Compliance officers in these businesses have access to information on client profiles and financial activity. They are well placed to identify and report suspicious transactions related to the illegal wildlife trade to the public sector.

This starts with a good understanding of customer behaviour, and of the common trends wildlife traffickers use to disguise and conceal their illicit activity. To help with this, the FATF report identifies red flag indicators, and sectors that may be particularly vulnerable. For example, criminals are frequently misusing the legitimate wildlife trade, as well as other import-export type businesses, as a front to move and hide their illicit gains. Similarly, criminals are increasing using online market places, and mobile and social media-based payment platforms to raise and move funds from this illicit trade.

These trends highlight the increasing importance of a co-ordinated and whole-system response, from risk monitoring, to intelligence gathering, and financial investigations and prosecutions.

For this reason, initiatives such as the recent ACAMS and World Wide Fund for Nature (WWF) partnership are vital to ensuring that there is a clear communication channel across the public, private and non-profit sectors on threats and emerging trends.

So what are the next steps?

While the FATF’s report has helped to increase our understanding of the wildlife trafficking flows, it is our response that will matter most. To ensure that countries and private sector take action, the FATF plans to review their progress in around one year’s time.

Sadly, our environment faces many other threats, including highly lucrative environmental crimes such as illegal logging, illegal land clearing, and unlawful waste disposal. As shown by the WWF’s new living planet report, humans are now overusing the earth’s biocapacity by at least 56%. The value of illegal extraction and trade with natural resources and waste alone was estimated at between 91 to 259 billion USD annually in 2016. Therefore, under my presidency, the FATF is expanding its focus to other forms of environmental crimes. Over the next year, we will develop guidance to help public authorities and the private sector understand the money laundering threats posed by other environmental crimes, and measures they can take to combat them.

This work is underway, with strong support from across the FATF global network.

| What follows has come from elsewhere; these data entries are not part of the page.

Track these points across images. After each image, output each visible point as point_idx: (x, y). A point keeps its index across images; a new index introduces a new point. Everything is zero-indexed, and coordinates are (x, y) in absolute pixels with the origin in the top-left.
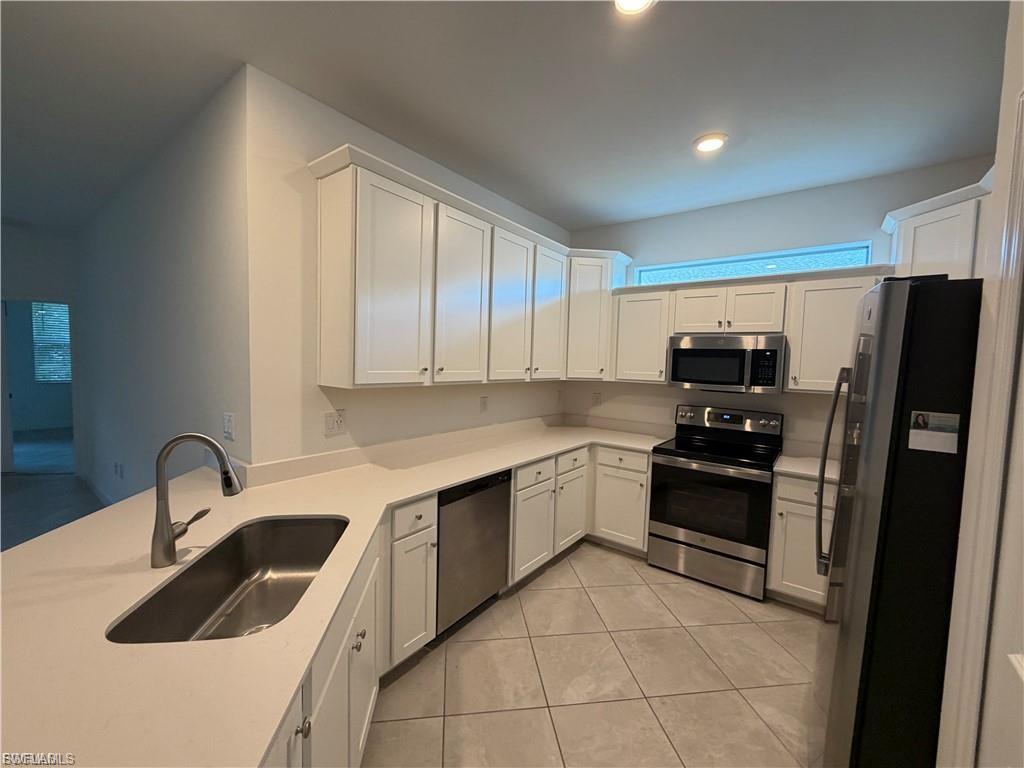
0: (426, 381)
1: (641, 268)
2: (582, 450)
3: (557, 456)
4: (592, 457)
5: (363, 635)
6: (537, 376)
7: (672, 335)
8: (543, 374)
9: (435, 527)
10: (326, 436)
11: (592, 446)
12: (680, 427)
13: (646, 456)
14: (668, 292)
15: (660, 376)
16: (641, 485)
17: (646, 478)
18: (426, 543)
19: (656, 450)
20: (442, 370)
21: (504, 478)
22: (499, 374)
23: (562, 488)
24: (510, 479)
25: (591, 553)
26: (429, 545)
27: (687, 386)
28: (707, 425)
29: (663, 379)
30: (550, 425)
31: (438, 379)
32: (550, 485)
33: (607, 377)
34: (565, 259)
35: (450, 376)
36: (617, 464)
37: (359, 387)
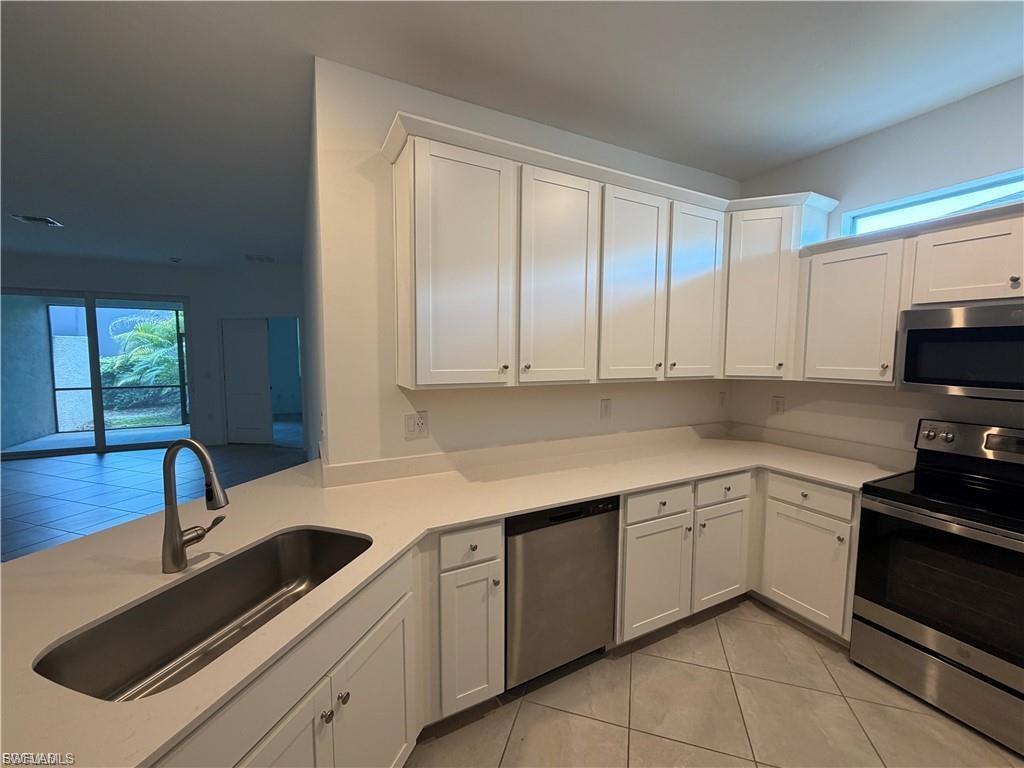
0: (510, 379)
1: (855, 213)
2: (746, 474)
3: (695, 483)
4: (761, 488)
5: (345, 699)
6: (672, 374)
7: (909, 308)
8: (684, 370)
9: (501, 560)
10: (406, 438)
11: (759, 472)
12: (923, 455)
13: (851, 495)
14: (901, 240)
15: (883, 374)
16: (840, 539)
17: (851, 529)
18: (487, 579)
19: (867, 489)
20: (528, 367)
21: (610, 505)
22: (614, 371)
23: (704, 526)
24: (618, 509)
25: (755, 621)
26: (491, 582)
27: (955, 391)
28: (990, 455)
29: (888, 377)
30: (703, 437)
31: (524, 378)
32: (686, 519)
33: (789, 375)
34: (721, 217)
35: (539, 374)
36: (799, 500)
37: (423, 388)
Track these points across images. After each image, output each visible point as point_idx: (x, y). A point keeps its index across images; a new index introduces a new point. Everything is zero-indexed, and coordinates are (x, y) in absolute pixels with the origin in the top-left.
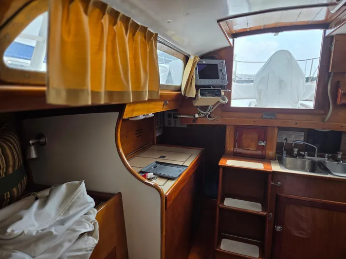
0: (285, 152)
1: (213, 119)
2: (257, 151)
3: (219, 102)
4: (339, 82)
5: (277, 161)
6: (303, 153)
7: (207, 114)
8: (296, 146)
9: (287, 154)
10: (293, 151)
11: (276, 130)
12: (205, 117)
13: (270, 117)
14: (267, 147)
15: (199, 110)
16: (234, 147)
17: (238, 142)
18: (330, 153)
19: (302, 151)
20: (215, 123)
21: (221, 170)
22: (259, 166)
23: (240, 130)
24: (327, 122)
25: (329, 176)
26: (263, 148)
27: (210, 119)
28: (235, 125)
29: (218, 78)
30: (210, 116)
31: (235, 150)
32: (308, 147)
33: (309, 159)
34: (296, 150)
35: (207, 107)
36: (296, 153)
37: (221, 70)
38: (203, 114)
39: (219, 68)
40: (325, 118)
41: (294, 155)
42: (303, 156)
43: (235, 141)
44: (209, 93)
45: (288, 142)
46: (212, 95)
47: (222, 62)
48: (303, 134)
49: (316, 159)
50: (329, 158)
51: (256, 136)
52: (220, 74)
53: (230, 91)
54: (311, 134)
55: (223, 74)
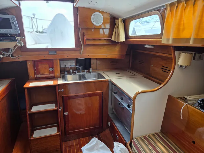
0: (66, 73)
1: (15, 57)
2: (49, 74)
3: (16, 45)
4: (84, 33)
5: (62, 78)
6: (75, 71)
7: (10, 54)
8: (71, 68)
9: (67, 73)
10: (70, 71)
11: (58, 61)
12: (9, 56)
13: (53, 54)
14: (55, 71)
15: (2, 52)
16: (35, 74)
17: (37, 71)
18: (87, 69)
19: (74, 71)
20: (17, 60)
21: (26, 91)
22: (51, 83)
23: (36, 63)
24: (82, 54)
25: (86, 81)
26: (52, 72)
27: (13, 58)
28: (33, 60)
29: (11, 28)
30: (12, 56)
31: (36, 76)
32: (78, 68)
33: (78, 74)
34: (71, 71)
35: (9, 49)
36: (71, 72)
37: (13, 23)
38: (6, 54)
39: (11, 21)
40: (81, 52)
41: (71, 73)
42: (75, 73)
43: (35, 70)
44: (6, 39)
45: (67, 67)
46: (9, 40)
47: (13, 17)
48: (74, 61)
49: (81, 73)
50: (86, 72)
51: (47, 66)
52: (13, 26)
53: (24, 37)
54: (78, 61)
55: (15, 26)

The private sector has a crucial role to play in combatting the financial flows from environmental threats, as well as many other serious crimes. Private sector engagement on a range of work, from typologies to policy development ensures that FATF’s work remains anchored to reality. Under the two-year Germany Presidency, I plan to continue this important dialogue with the private sector, in particular as we explore the opportunities of new technology, such as data pooling and analysis, to improve the detection of illicit financial transactions.

Thank you very much for your attention and have a great conference.